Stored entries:

========

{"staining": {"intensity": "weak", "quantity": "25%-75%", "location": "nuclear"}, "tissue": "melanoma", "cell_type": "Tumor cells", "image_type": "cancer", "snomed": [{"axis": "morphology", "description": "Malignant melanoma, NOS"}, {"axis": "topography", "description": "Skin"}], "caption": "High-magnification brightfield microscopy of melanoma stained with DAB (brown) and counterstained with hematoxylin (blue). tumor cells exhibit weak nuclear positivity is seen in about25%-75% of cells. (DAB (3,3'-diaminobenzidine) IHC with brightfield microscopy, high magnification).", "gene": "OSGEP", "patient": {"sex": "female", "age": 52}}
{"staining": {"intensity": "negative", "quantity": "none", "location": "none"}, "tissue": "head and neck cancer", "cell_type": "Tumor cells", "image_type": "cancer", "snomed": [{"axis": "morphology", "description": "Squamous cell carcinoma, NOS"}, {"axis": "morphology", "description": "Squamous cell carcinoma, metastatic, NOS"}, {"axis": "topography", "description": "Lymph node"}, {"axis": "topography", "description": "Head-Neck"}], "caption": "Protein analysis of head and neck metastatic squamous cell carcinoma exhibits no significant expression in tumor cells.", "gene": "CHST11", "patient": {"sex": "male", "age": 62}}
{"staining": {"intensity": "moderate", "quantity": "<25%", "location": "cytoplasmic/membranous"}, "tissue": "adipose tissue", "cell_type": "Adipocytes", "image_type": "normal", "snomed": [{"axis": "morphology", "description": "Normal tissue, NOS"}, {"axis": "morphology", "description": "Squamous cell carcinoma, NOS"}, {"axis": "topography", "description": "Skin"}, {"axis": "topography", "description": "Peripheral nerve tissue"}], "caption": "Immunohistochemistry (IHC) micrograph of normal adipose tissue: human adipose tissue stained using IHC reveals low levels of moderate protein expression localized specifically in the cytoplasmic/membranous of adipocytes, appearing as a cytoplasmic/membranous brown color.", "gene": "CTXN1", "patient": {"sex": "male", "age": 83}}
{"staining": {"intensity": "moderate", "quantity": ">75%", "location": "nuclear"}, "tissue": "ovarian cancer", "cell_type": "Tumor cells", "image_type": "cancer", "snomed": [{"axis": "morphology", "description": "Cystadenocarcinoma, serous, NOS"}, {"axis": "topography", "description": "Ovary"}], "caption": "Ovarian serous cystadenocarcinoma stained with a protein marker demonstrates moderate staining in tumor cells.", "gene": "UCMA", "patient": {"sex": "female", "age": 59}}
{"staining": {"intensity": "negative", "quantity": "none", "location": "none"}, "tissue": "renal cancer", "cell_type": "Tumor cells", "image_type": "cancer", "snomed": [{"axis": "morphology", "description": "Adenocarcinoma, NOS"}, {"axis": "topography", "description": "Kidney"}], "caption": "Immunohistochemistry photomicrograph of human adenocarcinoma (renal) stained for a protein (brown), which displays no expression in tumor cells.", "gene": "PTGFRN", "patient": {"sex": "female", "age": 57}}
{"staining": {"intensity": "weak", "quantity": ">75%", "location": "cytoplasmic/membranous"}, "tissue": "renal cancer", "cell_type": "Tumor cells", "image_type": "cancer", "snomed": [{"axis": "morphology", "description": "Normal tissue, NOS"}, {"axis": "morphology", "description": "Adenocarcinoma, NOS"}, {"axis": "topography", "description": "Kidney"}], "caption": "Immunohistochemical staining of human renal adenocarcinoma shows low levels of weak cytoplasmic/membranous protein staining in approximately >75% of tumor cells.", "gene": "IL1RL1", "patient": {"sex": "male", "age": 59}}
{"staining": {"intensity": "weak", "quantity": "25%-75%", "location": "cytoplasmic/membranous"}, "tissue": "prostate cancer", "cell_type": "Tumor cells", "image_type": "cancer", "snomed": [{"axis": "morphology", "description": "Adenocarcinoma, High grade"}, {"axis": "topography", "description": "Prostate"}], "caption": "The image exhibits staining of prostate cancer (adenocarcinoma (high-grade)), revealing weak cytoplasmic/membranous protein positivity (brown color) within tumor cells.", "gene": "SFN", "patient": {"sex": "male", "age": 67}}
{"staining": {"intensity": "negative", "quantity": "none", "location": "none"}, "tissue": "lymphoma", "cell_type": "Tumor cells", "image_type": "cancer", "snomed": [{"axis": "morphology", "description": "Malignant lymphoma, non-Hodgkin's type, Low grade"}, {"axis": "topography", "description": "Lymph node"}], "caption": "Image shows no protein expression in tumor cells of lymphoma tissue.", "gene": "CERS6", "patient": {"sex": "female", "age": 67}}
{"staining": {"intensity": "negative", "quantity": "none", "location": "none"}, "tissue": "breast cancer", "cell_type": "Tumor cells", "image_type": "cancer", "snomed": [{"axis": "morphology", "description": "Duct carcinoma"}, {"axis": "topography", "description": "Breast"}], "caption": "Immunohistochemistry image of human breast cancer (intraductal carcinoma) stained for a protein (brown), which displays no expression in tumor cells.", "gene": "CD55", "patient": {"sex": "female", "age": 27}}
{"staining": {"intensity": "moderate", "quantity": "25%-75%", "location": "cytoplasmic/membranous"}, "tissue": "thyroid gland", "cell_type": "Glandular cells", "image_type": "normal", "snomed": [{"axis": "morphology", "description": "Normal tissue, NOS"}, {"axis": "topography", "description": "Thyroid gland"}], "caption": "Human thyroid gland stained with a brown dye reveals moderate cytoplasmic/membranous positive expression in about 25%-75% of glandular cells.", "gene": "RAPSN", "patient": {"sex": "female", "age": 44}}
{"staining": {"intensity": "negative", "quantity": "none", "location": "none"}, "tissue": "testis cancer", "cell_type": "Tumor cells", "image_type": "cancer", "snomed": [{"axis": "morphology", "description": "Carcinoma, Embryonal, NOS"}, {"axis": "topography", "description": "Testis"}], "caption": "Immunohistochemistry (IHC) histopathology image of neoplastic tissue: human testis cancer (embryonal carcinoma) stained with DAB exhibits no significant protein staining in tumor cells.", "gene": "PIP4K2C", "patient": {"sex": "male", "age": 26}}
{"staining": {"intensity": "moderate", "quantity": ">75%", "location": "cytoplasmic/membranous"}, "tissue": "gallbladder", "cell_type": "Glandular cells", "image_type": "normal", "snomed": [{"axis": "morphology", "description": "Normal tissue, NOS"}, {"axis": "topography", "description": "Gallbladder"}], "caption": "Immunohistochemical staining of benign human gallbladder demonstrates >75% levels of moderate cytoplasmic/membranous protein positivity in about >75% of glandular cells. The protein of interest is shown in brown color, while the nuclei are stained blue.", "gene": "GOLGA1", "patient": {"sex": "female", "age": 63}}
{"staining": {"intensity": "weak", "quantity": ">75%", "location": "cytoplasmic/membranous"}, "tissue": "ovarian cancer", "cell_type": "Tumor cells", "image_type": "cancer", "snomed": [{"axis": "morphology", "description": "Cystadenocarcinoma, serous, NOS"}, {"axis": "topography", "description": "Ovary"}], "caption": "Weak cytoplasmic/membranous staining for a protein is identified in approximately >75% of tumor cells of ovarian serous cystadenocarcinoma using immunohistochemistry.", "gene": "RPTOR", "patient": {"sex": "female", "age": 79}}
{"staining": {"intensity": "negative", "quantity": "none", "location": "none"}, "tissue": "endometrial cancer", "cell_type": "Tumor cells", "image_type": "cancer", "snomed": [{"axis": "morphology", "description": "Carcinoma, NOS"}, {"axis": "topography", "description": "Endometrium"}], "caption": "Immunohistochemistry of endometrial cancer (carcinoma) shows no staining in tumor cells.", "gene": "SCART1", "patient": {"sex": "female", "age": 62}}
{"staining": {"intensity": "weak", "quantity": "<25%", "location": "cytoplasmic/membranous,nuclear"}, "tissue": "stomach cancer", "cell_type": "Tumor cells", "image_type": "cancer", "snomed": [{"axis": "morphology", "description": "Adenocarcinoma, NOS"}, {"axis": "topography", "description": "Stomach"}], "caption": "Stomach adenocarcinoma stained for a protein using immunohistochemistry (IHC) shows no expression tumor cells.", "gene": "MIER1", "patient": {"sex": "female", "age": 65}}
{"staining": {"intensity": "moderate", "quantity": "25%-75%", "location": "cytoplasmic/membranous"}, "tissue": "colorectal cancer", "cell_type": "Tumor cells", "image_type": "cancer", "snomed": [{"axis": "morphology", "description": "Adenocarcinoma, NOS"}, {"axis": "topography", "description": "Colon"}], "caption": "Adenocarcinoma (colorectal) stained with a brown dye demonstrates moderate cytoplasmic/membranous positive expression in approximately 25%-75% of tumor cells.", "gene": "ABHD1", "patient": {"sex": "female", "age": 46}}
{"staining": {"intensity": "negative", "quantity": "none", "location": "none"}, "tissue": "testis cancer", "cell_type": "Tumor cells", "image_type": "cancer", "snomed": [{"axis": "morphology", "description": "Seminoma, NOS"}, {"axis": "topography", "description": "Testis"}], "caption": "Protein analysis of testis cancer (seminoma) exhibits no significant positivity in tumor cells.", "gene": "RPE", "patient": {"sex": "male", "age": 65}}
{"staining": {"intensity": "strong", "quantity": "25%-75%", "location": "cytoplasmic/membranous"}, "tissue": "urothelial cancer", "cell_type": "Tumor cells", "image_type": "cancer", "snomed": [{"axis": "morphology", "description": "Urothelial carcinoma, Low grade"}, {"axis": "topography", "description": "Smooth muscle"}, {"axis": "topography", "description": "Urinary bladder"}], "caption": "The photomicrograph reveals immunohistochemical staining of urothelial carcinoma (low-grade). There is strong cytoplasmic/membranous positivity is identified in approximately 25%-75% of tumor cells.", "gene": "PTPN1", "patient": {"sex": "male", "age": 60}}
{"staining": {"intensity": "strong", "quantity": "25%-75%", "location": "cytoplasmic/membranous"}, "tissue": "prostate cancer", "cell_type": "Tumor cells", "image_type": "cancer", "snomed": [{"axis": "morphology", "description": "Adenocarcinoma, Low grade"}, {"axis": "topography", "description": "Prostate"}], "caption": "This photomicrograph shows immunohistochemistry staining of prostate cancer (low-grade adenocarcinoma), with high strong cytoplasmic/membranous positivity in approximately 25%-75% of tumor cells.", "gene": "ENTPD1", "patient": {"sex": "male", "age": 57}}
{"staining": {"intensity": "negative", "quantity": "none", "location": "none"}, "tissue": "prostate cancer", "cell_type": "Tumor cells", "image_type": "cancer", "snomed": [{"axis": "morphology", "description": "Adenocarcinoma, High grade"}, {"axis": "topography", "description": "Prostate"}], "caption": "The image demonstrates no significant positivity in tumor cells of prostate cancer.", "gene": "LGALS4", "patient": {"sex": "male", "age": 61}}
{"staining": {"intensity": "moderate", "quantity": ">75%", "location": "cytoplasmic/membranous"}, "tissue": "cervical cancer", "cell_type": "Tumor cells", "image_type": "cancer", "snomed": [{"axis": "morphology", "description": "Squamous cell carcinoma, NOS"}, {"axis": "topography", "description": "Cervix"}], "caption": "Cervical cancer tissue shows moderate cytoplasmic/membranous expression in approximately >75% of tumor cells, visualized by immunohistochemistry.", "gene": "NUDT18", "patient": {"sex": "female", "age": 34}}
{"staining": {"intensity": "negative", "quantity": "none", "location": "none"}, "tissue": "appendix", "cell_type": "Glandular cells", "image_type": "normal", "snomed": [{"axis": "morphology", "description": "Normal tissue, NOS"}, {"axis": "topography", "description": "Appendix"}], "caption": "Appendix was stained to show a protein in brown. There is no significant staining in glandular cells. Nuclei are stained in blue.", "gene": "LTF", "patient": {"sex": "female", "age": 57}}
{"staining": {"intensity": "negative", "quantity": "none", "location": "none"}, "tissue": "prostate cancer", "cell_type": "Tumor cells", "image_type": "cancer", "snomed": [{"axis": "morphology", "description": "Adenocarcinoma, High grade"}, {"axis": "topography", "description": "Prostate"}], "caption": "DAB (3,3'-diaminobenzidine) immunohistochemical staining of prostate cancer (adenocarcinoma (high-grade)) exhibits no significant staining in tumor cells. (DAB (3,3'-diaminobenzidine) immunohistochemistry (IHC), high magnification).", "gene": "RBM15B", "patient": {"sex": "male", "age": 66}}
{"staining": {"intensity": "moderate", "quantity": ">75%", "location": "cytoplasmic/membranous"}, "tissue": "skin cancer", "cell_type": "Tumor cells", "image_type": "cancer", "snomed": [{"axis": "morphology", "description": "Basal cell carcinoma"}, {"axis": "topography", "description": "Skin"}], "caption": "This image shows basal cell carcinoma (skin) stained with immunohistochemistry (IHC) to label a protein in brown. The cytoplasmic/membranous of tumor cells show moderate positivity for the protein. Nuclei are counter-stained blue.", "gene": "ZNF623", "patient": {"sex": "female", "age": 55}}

========

Assignment: Given the records above, reproduce precisely and only the lines between the line holding "photomicrograph of human" and the line holding "staining of human", inclusive.

Finished exercise:
{"staining": {"intensity": "negative", "quantity": "none", "location": "none"}, "tissue": "renal cancer", "cell_type": "Tumor cells", "image_type": "cancer", "snomed": [{"axis": "morphology", "description": "Adenocarcinoma, NOS"}, {"axis": "topography", "description": "Kidney"}], "caption": "Immunohistochemistry photomicrograph of human adenocarcinoma (renal) stained for a protein (brown), which displays no expression in tumor cells.", "gene": "PTGFRN", "patient": {"sex": "female", "age": 57}}
{"staining": {"intensity": "weak", "quantity": ">75%", "location": "cytoplasmic/membranous"}, "tissue": "renal cancer", "cell_type": "Tumor cells", "image_type": "cancer", "snomed": [{"axis": "morphology", "description": "Normal tissue, NOS"}, {"axis": "morphology", "description": "Adenocarcinoma, NOS"}, {"axis": "topography", "description": "Kidney"}], "caption": "Immunohistochemical staining of human renal adenocarcinoma shows low levels of weak cytoplasmic/membranous protein staining in approximately >75% of tumor cells.", "gene": "IL1RL1", "patient": {"sex": "male", "age": 59}}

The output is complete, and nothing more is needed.